TASK DESCRIPTION: Excluding pictures, what does the listing below contain from the line with "html: none ->" up to and including the line with "идеалы въ столкновеніи", word for word?

RECORD SET:
══════════
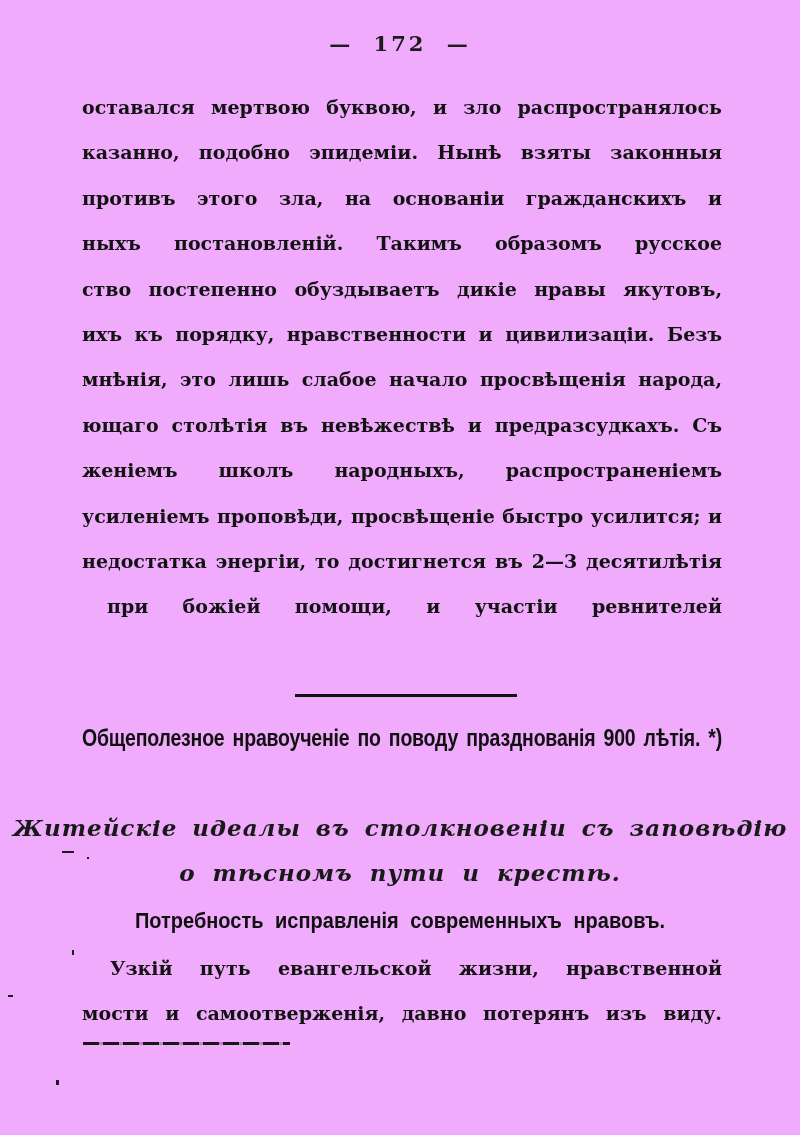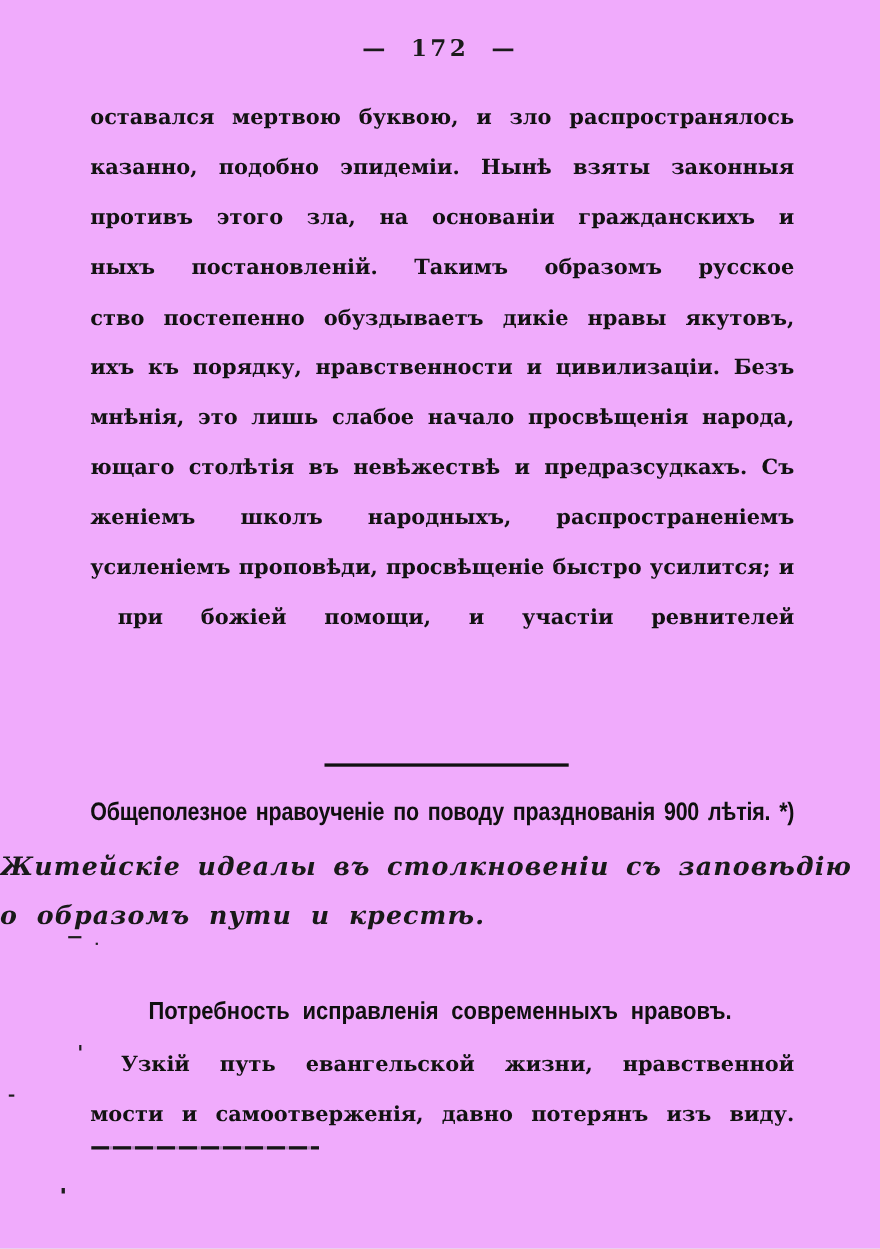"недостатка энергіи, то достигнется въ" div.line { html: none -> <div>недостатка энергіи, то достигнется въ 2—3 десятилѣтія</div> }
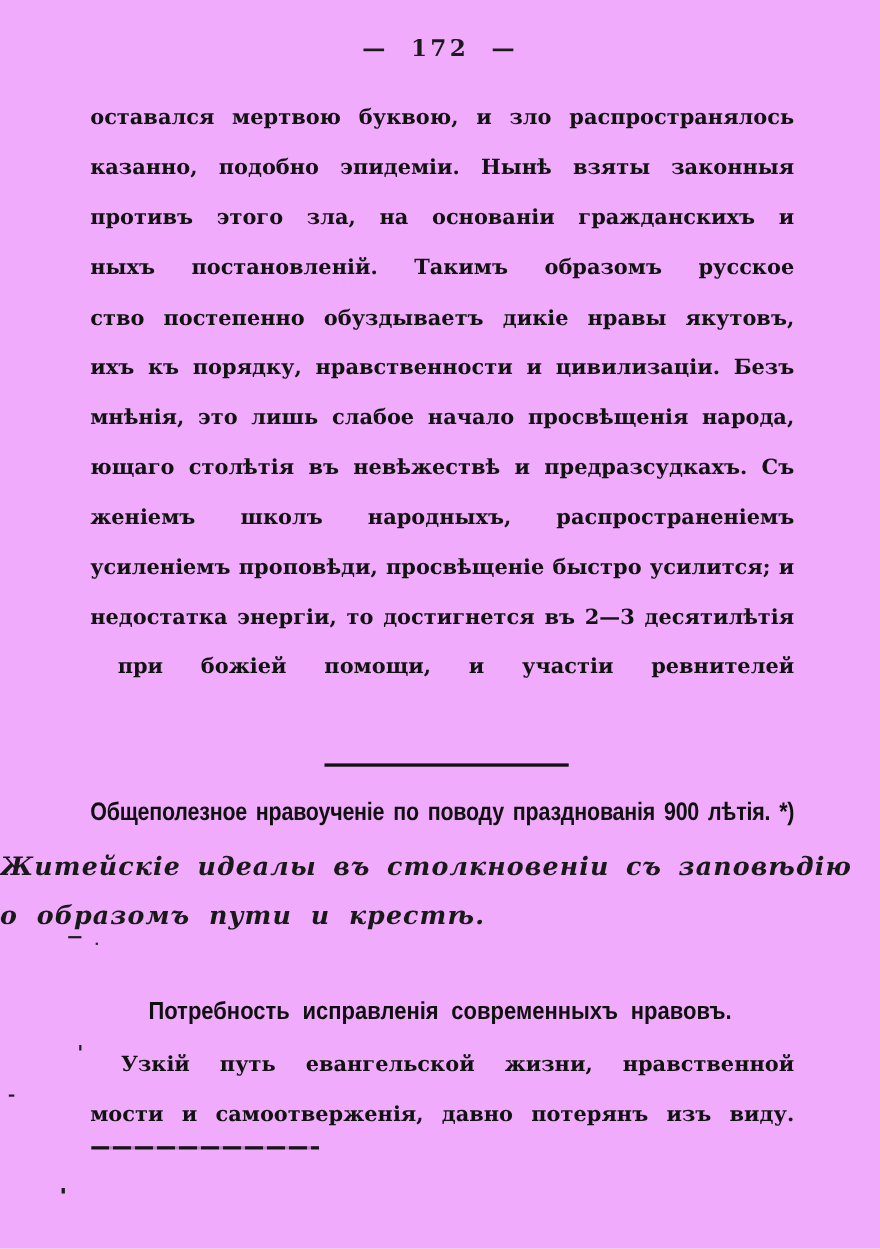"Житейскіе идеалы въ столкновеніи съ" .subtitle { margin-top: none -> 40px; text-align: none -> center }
══════════
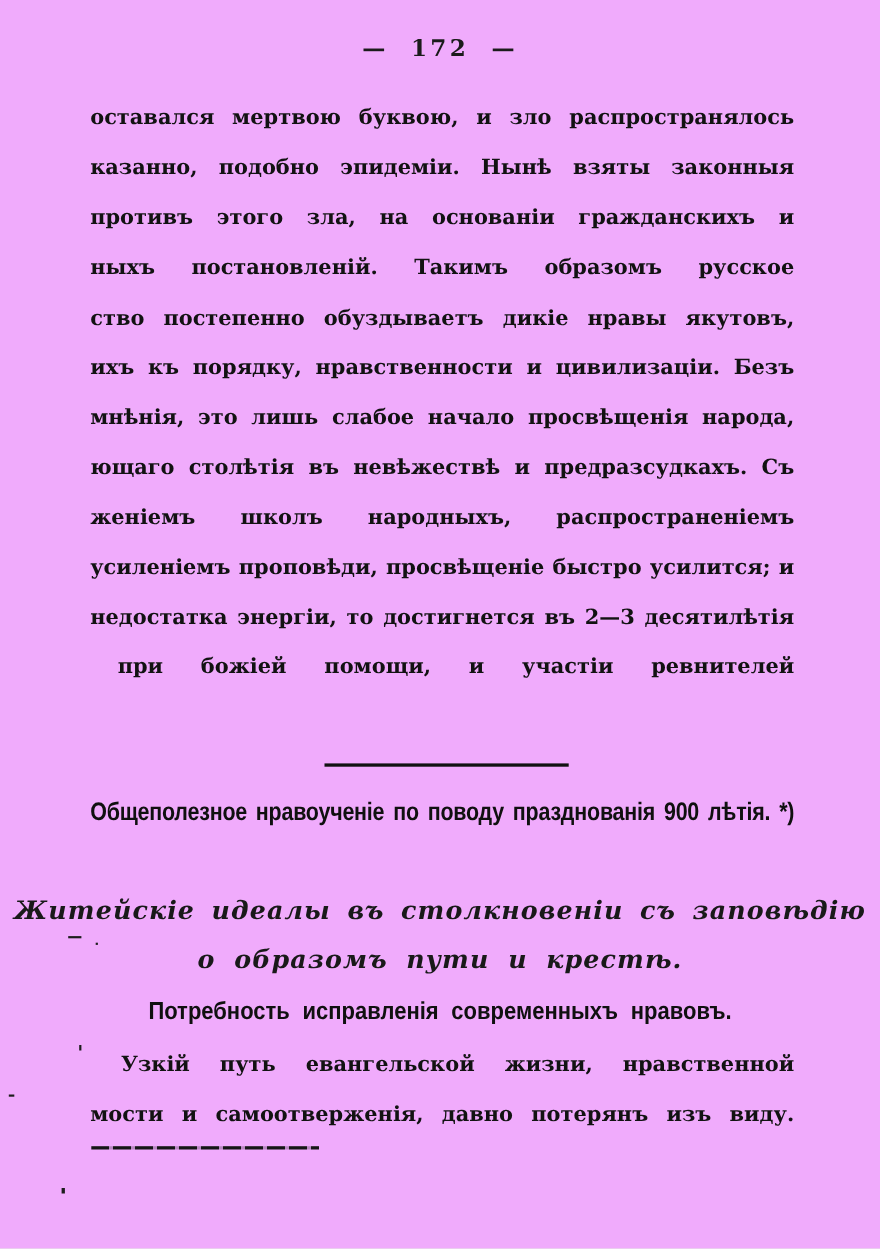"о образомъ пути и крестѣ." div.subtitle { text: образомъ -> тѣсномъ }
══════════
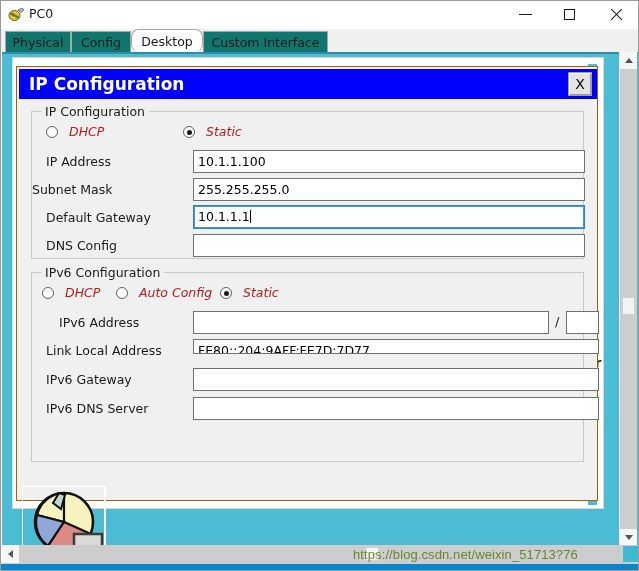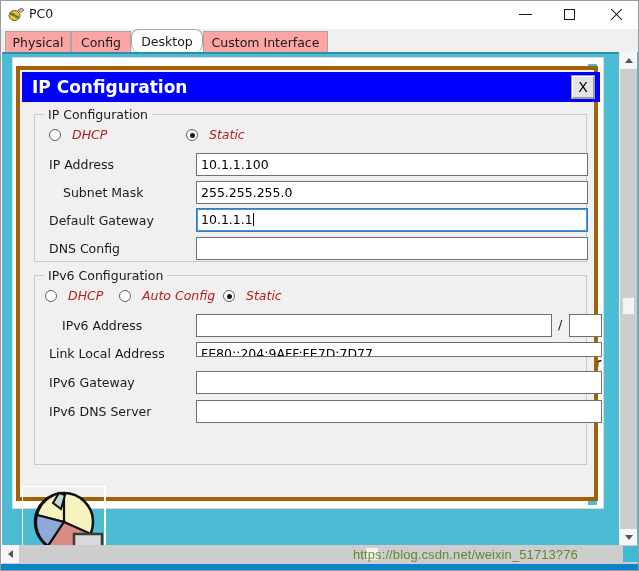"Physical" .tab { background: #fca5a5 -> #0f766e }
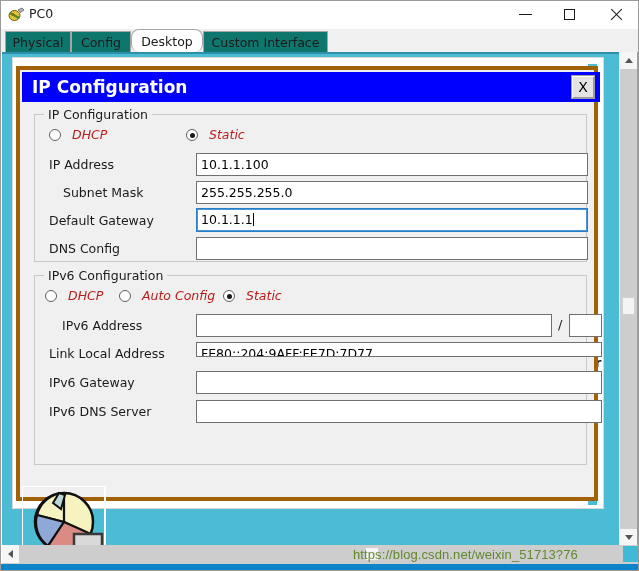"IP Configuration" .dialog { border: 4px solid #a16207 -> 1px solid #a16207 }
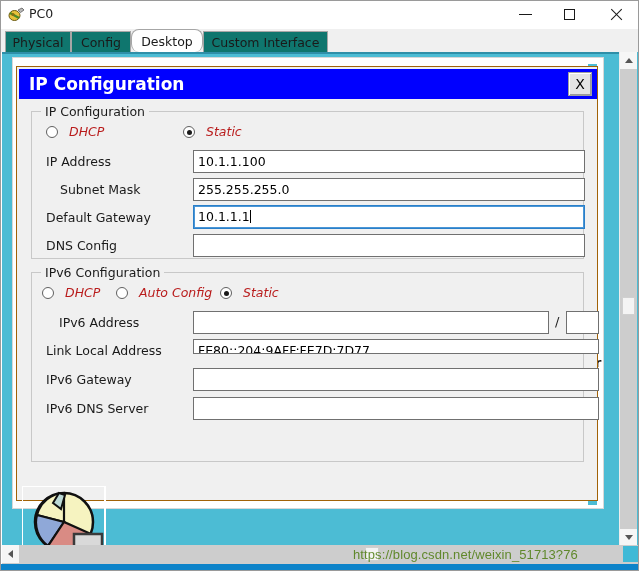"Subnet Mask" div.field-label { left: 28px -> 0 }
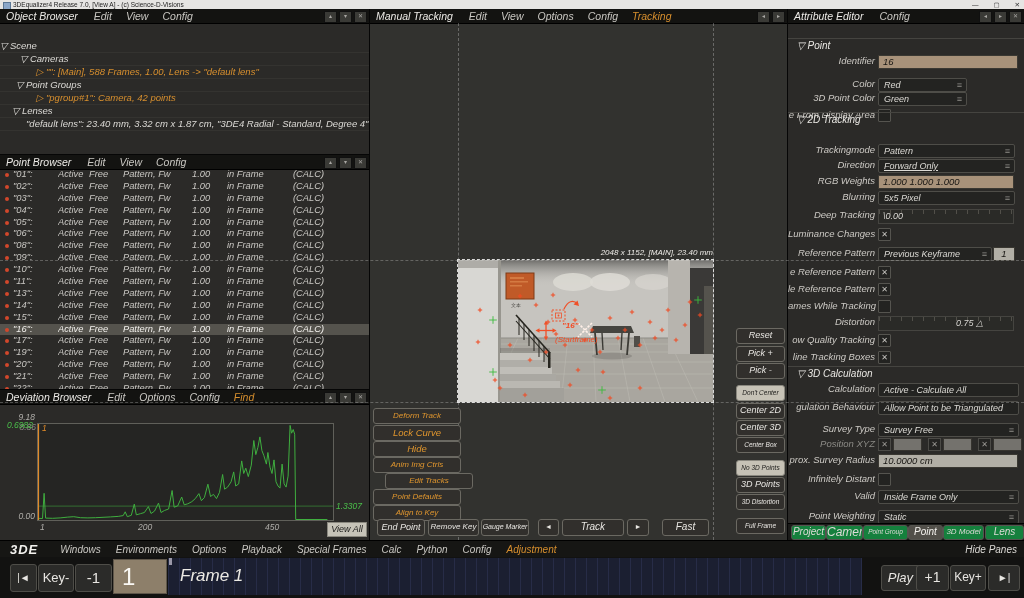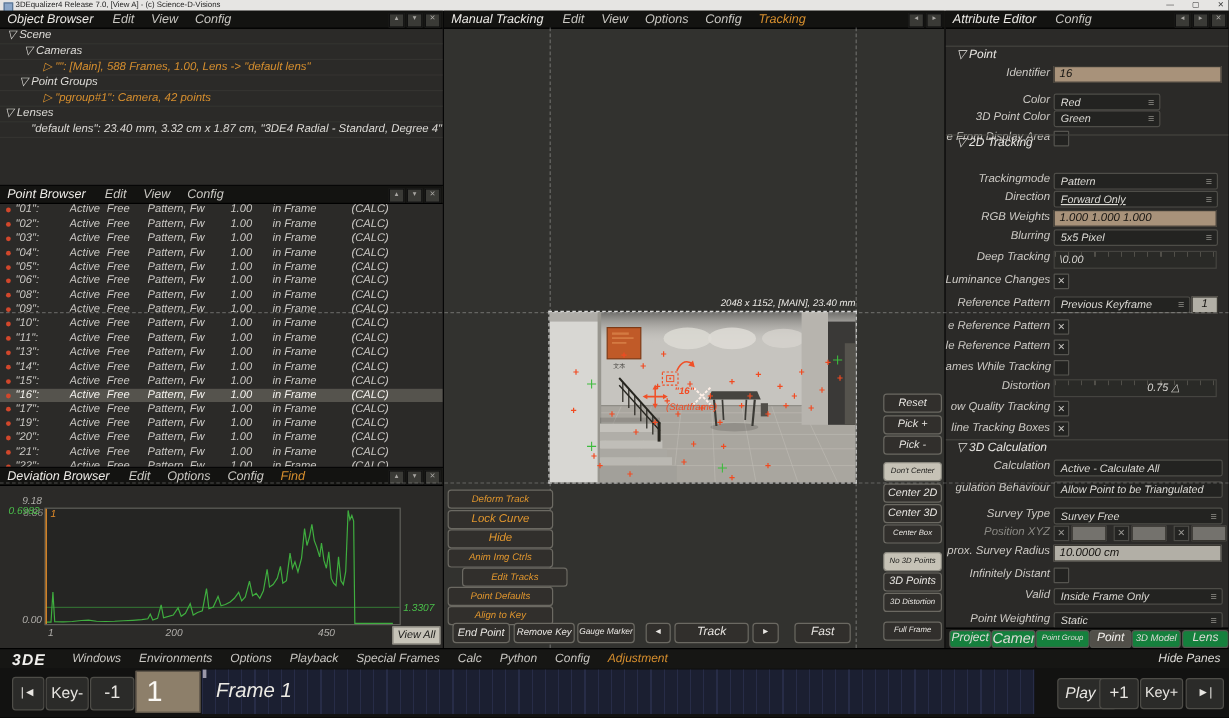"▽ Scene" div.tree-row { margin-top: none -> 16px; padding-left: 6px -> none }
══════════
RESULT:
"недостатка энергіи, то достигнется въ" div.line { html: none -> <div>недостатка энергіи, то достигнется въ 2—3 десятилѣтія</div> }
"Житейскіе идеалы въ столкновеніи съ" .subtitle { margin-top: none -> 40px; text-align: none -> center }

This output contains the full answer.